PLEASE DON'T SCRAPE THE WIKI

Norman_P · June 3, 2013, 3:59pm

We’ve asked this before and someone already scraped the entire NEW wiki last night.

PLEASE DON’T DO THIS

It makes the entire thing run very slowly for everyone & IF you really want the whole thing locally we CAN provide you with a dump you can import
You just have to ask

Norman Palardy

Tim_Jones · June 4, 2013, 2:34am

Are you sure that it’s not a web crawler? Our KB gets hit 2x a month by Google and Bing and things slow to a crawl…

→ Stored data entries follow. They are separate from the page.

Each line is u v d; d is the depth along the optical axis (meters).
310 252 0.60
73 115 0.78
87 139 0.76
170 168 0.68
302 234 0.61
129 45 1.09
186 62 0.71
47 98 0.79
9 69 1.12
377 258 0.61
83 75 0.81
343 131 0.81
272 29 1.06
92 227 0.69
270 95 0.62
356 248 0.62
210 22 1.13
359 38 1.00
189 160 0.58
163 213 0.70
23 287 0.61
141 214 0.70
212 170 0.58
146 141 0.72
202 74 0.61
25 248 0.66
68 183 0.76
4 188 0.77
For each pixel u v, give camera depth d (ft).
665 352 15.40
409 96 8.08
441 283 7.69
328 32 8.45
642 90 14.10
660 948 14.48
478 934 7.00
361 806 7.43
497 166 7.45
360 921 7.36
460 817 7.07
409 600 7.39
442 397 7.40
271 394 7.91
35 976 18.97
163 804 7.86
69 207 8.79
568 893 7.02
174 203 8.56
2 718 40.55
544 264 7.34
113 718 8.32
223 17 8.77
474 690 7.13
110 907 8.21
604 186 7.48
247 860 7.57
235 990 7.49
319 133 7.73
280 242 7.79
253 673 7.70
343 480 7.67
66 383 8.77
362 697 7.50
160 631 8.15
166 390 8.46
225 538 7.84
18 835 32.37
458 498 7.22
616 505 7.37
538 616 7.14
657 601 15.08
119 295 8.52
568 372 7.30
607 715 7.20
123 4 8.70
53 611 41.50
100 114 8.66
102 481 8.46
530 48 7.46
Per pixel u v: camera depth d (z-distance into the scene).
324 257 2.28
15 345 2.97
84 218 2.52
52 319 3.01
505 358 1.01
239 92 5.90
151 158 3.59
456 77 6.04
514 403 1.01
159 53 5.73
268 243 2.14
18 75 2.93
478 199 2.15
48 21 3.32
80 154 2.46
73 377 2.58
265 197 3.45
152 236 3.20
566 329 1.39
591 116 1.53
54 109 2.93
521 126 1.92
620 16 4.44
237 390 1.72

Massimo_Valle · June 4, 2013, 6:46am

Asking for a dump is not likely to happen if the scraper need it immediately.
I’d suggest to provide a weekly (or monthly) zipped dump of the wiki and publish a link.

Norman_P · June 4, 2013, 1:47pm

Yeah we’re pretty sure

scott_boss · June 4, 2013, 2:02pm

they probably know whom it is. they are smart like that.

Norman_P · June 12, 2013, 10:33pm

We blacklisted a couple IP’s for a few days and … no more scraping for them !

GarryPettet · June 21, 2013, 12:41pm

I’ve been thinking about generating a searchable offline docset for Dash for Xojo.

Could I possibly get a dump of the documentation Wiki since you’ve offered? (no - it wasn’t me who was scraping it just prompted me to ask!).

Norman_P · June 21, 2013, 3:42pm

In order to generate it for Dash you’ll want the HTML not the wiki markup (or you have to run the entire wiki locally which you can do - but then you 'll want to scrape your local wiki)

You could run your own if we give you a dump + our extensions + images

GarryPettet · June 21, 2013, 9:30pm

Been reading about creating a docset and it doesn’t look like it should take me too long. I’m happy to do it (I use Dash a lot for PHP and Python work and love it) but I’m just trying to figure out the best way to get the HTML. What’d you reckon?

GarryPettet · June 21, 2013, 9:47pm

Looks like there’s an extension for MediaWiki called DumpHTML. If I could get a dump of your docs I could add this extension, dump the HTML and then write a little Xojo program to parse it and add it to a Dash docset database. Unless you want to give me the dump and I’ll just knock up a Xojo app…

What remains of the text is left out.